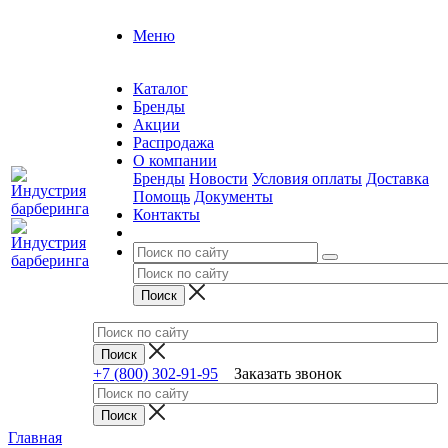
Меню
Каталог
Бренды
Акции
Распродажа
О компании
Бренды
Новости
Условия оплаты
Доставка
Помощь
Документы
Контакты
+7 (800) 302-91-95
Заказать звонок
Главная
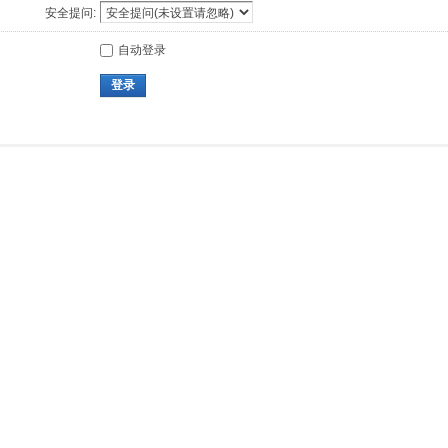
安全提问:
自动登录
登录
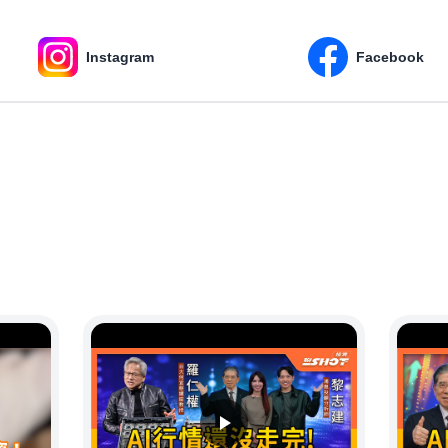
Instagram
Facebook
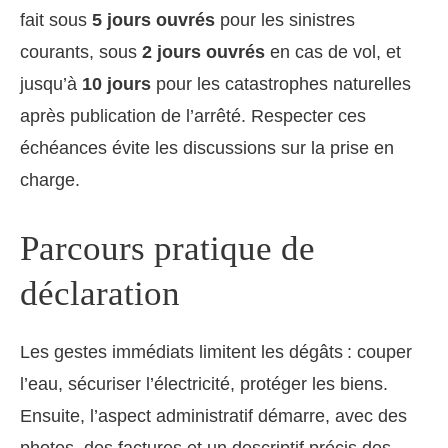
fait sous
5 jours ouvrés
pour les sinistres
courants, sous
2 jours ouvrés
en cas de vol, et
jusqu’à
10 jours
pour les catastrophes naturelles
après publication de l’arrêté. Respecter ces
échéances évite les discussions sur la prise en
charge.
Parcours pratique de
déclaration
Les gestes immédiats limitent les dégâts : couper
l’eau, sécuriser l’électricité, protéger les biens.
Ensuite, l’aspect administratif démarre, avec des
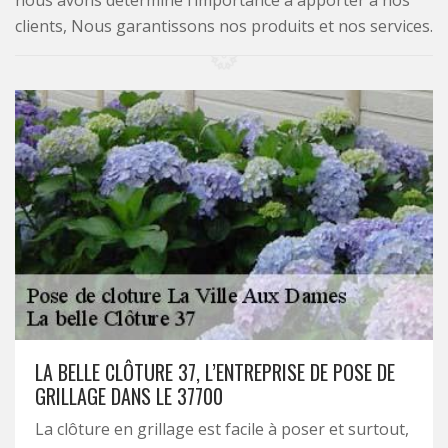
nous avons déterminé l’importance à apporter à nos
clients, Nous garantissons nos produits et nos services.
LA BELLE CLÔTURE 37, L’ENTREPRISE DE POSE DE
GRILLAGE DANS LE 37700
La clôture en grillage est facile à poser et surtout,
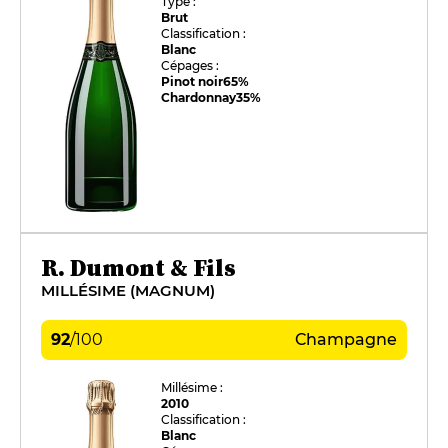
Type :
Brut
Classification :
Blanc
Cépages :
Pinot noir
65%
Chardonnay
35%
R. Dumont & Fils
MILLÉSIME (MAGNUM)
92
/
100
Champagne
Millésime :
2010
Classification :
Blanc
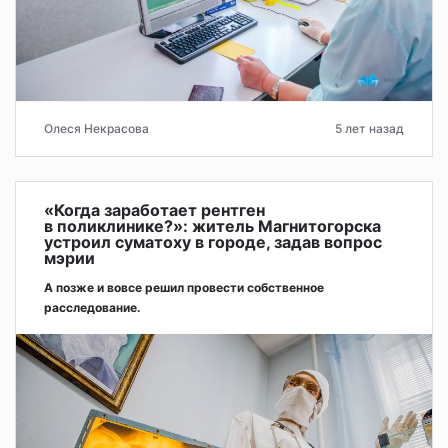
Олеся Некрасова
5 лет назад
«Когда заработает рентген
в поликлинике?»: житель Магнитогорска
устроил суматоху в городе, задав вопрос
мэрии
А позже и вовсе решил провести собственное
расследование.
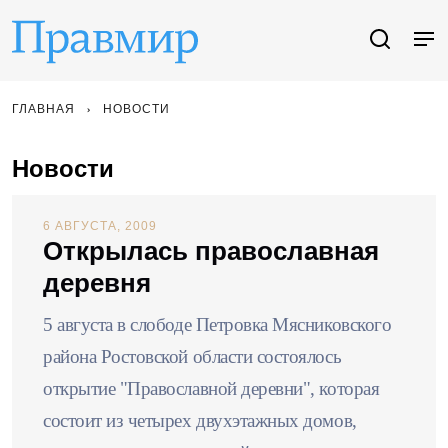
ГЛАВНАЯ
НОВОСТИ
Новости
6 АВГУСТА, 2009
Открылась православная
деревня
5 августа в слободе Петровка Мясниковского
района Ростовской области состоялось
открытие "Православной деревни", которая
состоит из четырех двухэтажных домов,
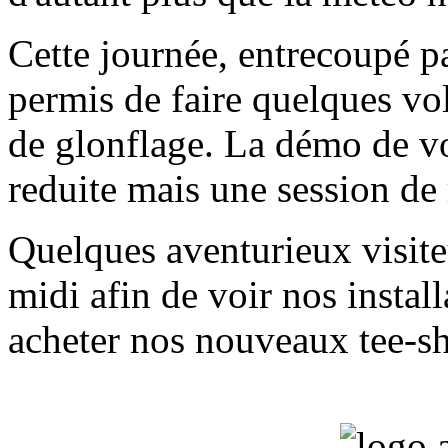
Cette journée, entrecoupé pa
permis de faire quelques vo
de glonflage. La démo de vo
reduite mais une session de
Quelques aventurieux visite
midi afin de voir nos instal
acheter nos nouveaux tee-sh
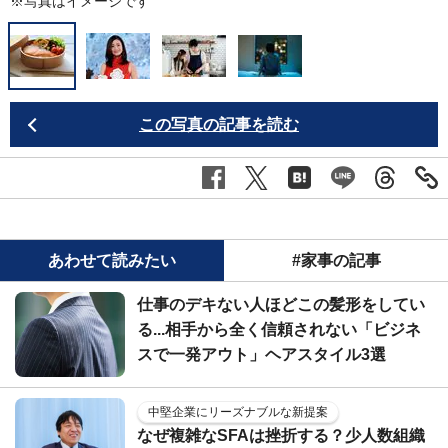
※写真はイメージです
この写真の記事を読む
あわせて読みたい
#家事の記事
仕事のデキない人ほどこの髪形をしてい
る...相手から全く信頼されない「ビジネ
スで一発アウト」ヘアスタイル3選
中堅企業にリーズナブルな新提案
なぜ複雑なSFAは挫折する？少人数組織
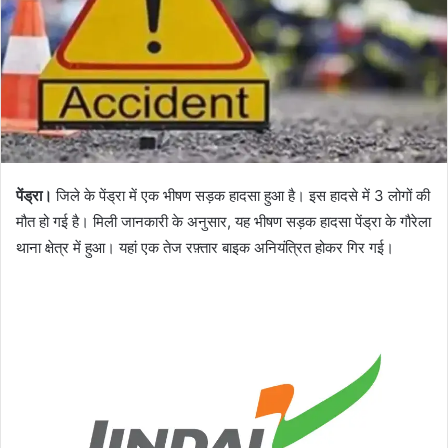
पेंड्रा।
जिले के पेंड्रा में एक भीषण सड़क हादसा हुआ है। इस हादसे में 3 लोगों की
मौत हो गई है। मिली जानकारी के अनुसार, यह भीषण सड़क हादसा पेंड्रा के गौरेला
थाना क्षेत्र में हुआ। यहां एक तेज रफ़्तार बाइक अनियंत्रित होकर गिर गई।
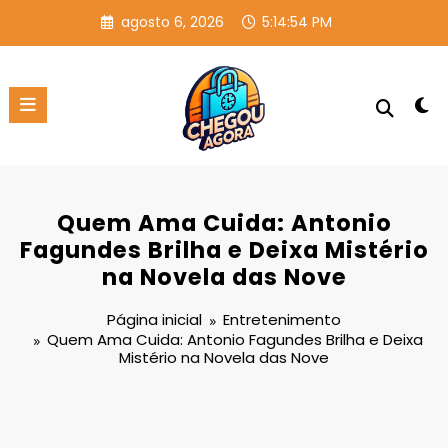
Pular
agosto 6, 2026
5:14:54 PM
para
o
conteúdo
Quem Ama Cuida: Antonio
Fagundes Brilha e Deixa Mistério
na Novela das Nove
Página inicial
Entretenimento
Quem Ama Cuida: Antonio Fagundes Brilha e Deixa
Mistério na Novela das Nove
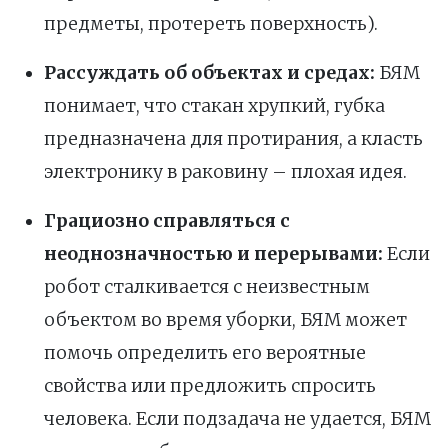
предметы, протереть поверхность).
Рассуждать об объектах и средах:
БЯМ
понимает, что стакан хрупкий, губка
предназначена для протирания, а класть
электронику в раковину – плохая идея.
Грациозно справляться с
неоднозначностью и перерывами:
Если
робот сталкивается с неизвестным
объектом во время уборки, БЯМ может
помочь определить его вероятные
свойства или предложить спросить
человека. Если подзадача не удается, БЯМ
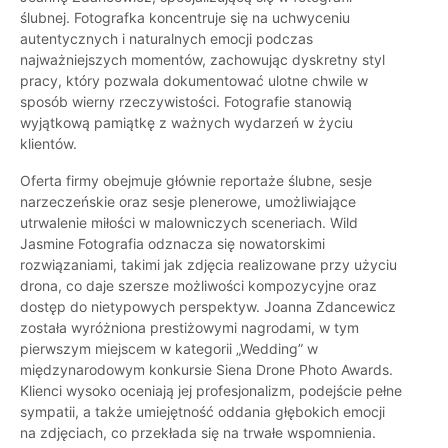
ślubnej. Fotografka koncentruje się na uchwyceniu
autentycznych i naturalnych emocji podczas
najważniejszych momentów, zachowując dyskretny styl
pracy, który pozwala dokumentować ulotne chwile w
sposób wierny rzeczywistości. Fotografie stanowią
wyjątkową pamiątkę z ważnych wydarzeń w życiu
klientów.
Oferta firmy obejmuje głównie reportaże ślubne, sesje
narzeczeńskie oraz sesje plenerowe, umożliwiające
utrwalenie miłości w malowniczych sceneriach. Wild
Jasmine Fotografia odznacza się nowatorskimi
rozwiązaniami, takimi jak zdjęcia realizowane przy użyciu
drona, co daje szersze możliwości kompozycyjne oraz
dostęp do nietypowych perspektyw. Joanna Zdancewicz
została wyróżniona prestiżowymi nagrodami, w tym
pierwszym miejscem w kategorii „Wedding” w
międzynarodowym konkursie Siena Drone Photo Awards.
Klienci wysoko oceniają jej profesjonalizm, podejście pełne
sympatii, a także umiejętność oddania głębokich emocji
na zdjęciach, co przekłada się na trwałe wspomnienia.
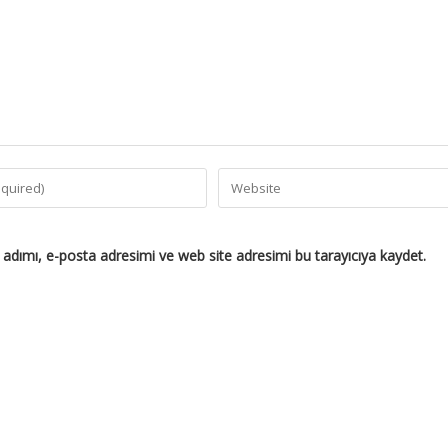
adımı, e-posta adresimi ve web site adresimi bu tarayıcıya kaydet.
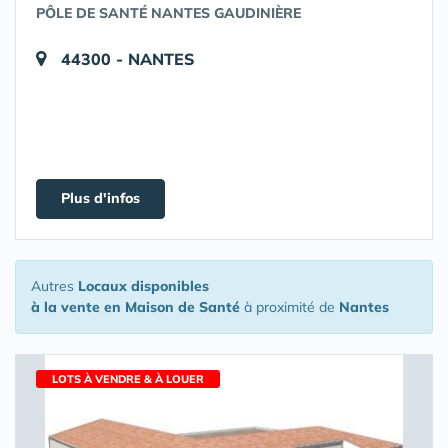
PÔLE DE SANTÉ NANTES GAUDINIÈRE
44300 - NANTES
Plus d'infos
Autres
Locaux disponibles
à la vente en Maison de Santé
à proximité de
Nantes
LOTS À VENDRE & À LOUER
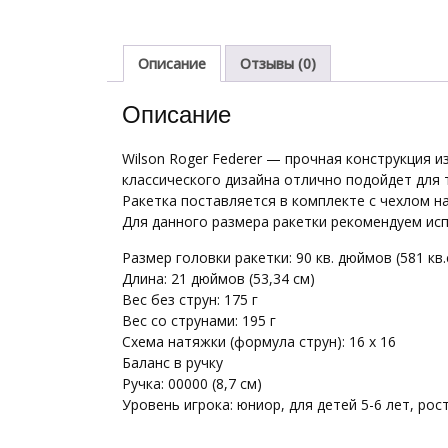
Описание
Отзывы (0)
Описание
Wilson Roger Federer — прочная конструкция 
классического дизайна отлично подойдет для 
Ракетка поставляется в комплекте с чехлом на
Для данного размера ракетки рекомендуем исп
Размер головки ракетки: 90 кв. дюймов (581 кв.
Длина: 21 дюймов (53,34 см)
Вес без струн: 175 г
Вес со струнами: 195 г
Схема натяжки (формула струн): 16 x 16
Баланс в ручку
Ручка: 00000 (8,7 см)
Уровень игрока: юниор, для детей 5-6 лет, рос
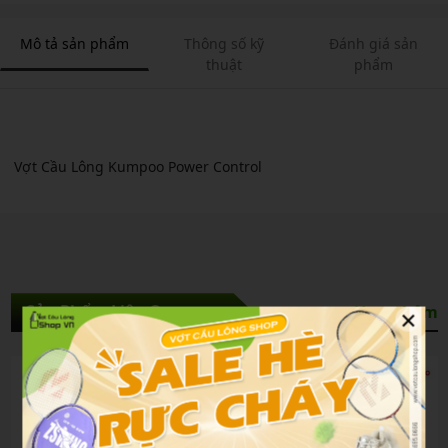
Mô tả sản phẩm
Thông số kỹ
Đánh giá sản
thuật
phẩm
Vợt Cầu Lông Kumpoo Power Control
×
Sản Phẩm Liên Quan
Xem thêm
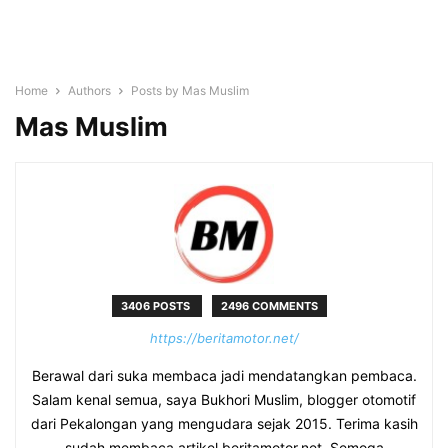
Home
Authors
Posts by Mas Muslim
Mas Muslim
3406 POSTS
2496 COMMENTS
https://beritamotor.net/
Berawal dari suka membaca jadi mendatangkan pembaca.
Salam kenal semua, saya Bukhori Muslim, blogger otomotif
dari Pekalongan yang mengudara sejak 2015. Terima kasih
sudah membaca artikel beritamotor.net. Semoga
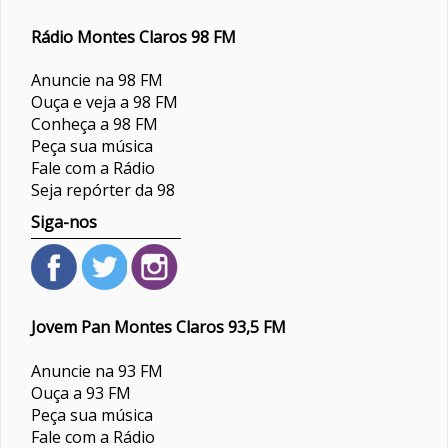
Rádio Montes Claros 98 FM
Anuncie na 98 FM
Ouça e veja a 98 FM
Conheça a 98 FM
Peça sua música
Fale com a Rádio
Seja repórter da 98
Siga-nos
Jovem Pan Montes Claros 93,5 FM
Anuncie na 93 FM
Ouça a 93 FM
Peça sua música
Fale com a Rádio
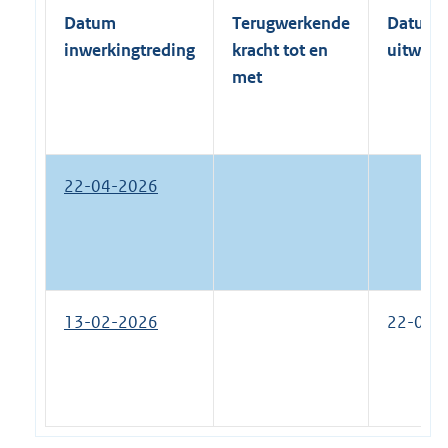
Datum
Terugwerkende
Datum
inwerkingtreding
kracht tot en
uitwerk
met
22-04-2026
13-02-2026
22-04-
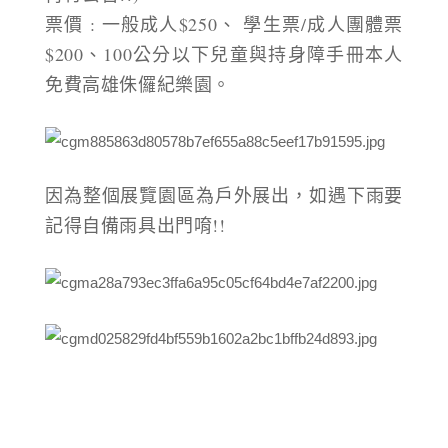
票價 : 一般成人$250、 學生票/成人團體票
$200、100公分以下兒童與持身障手冊本人
免費高雄侏儸紀樂園。
因為整個展覽園區為戶外展出，如遇下雨要
記得自備雨具出門唷!!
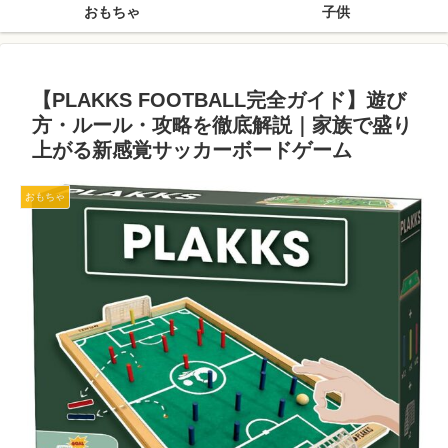
おもちゃ
子供
【PLAKKS FOOTBALL完全ガイド】遊び
方・ルール・攻略を徹底解説｜家族で盛り
上がる新感覚サッカーボードゲーム
おもちゃ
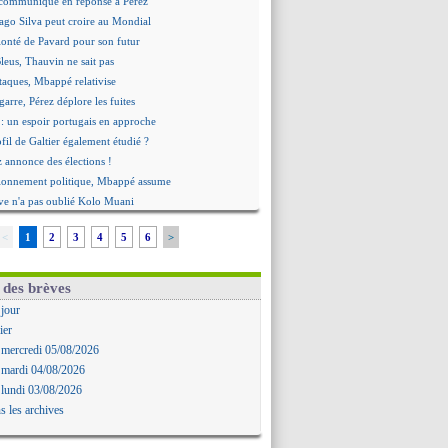
 communiqué en réponse à Pérez
iago Silva peut croire au Mondial
lonté de Pavard pour son futur
Bleus, Thauvin ne sait pas
ttaques, Mbappé relativise
agarre, Pérez déplore les fuites
: un espoir portugais en approche
fil de Galtier également étudié ?
z annonce des élections !
tionnement politique, Mbappé assume
uve n'a pas oublié Kolo Muani
onstat cash de Kroos
<
1
2
3
4
5
6
>
al, l'avertissement de Roy
 De Zerbi apporte son soutien à Tel
pistes pour l'après-Lorenzi
 des brèves
ieri ouvre la porte
 jour
hite ratera la finale contre le PSG
ier
nandez-Pardo a choisi la Belgique
 mercredi 05/08/2026
e précise pour Mourinho !
 mardi 04/08/2026
vole au secours de Beye
 lundi 03/08/2026
bélé, le bel hommage de Deschamps
s les archives
grave blessure pour Okoh
 PFC réactive la piste Abline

- [Exercise aim]:
Reproduce the records above line for line, starting at their first line and stopping after the line that contains "расследование.". Leave the pictures out.

- [Solved exercise]:
Меню
Каталог
Бренды
Акции
Распродажа
О компании
Бренды
Новости
Условия оплаты
Доставка
Помощь
Документы
Контакты
+7 (800) 302-91-95
Заказать звонок
Главная
安全提问:
自动登录
登录
Instagram
Facebook
fait sous
5 jours ouvrés
pour les sinistres
courants, sous
2 jours ouvrés
en cas de vol, et
jusqu’à
10 jours
pour les catastrophes naturelles
après publication de l’arrêté. Respecter ces
échéances évite les discussions sur la prise en
charge.
Parcours pratique de
déclaration
Les gestes immédiats limitent les dégâts : couper
l’eau, sécuriser l’électricité, protéger les biens.
Ensuite, l’aspect administratif démarre, avec des
nous avons déterminé l’importance à apporter à nos
clients, Nous garantissons nos produits et nos services.
LA BELLE CLÔTURE 37, L’ENTREPRISE DE POSE DE
GRILLAGE DANS LE 37700
La clôture en grillage est facile à poser et surtout,
Type :
Brut
Classification :
Blanc
Cépages :
Pinot noir
65%
Chardonnay
35%
R. Dumont & Fils
MILLÉSIME (MAGNUM)
92
/
100
Champagne
Millésime :
2010
Classification :
Blanc
Олеся Некрасова
5 лет назад
«Когда заработает рентген
в поликлинике?»: житель Магнитогорска
устроил суматоху в городе, задав вопрос
мэрии
А позже и вовсе решил провести собственное
расследование.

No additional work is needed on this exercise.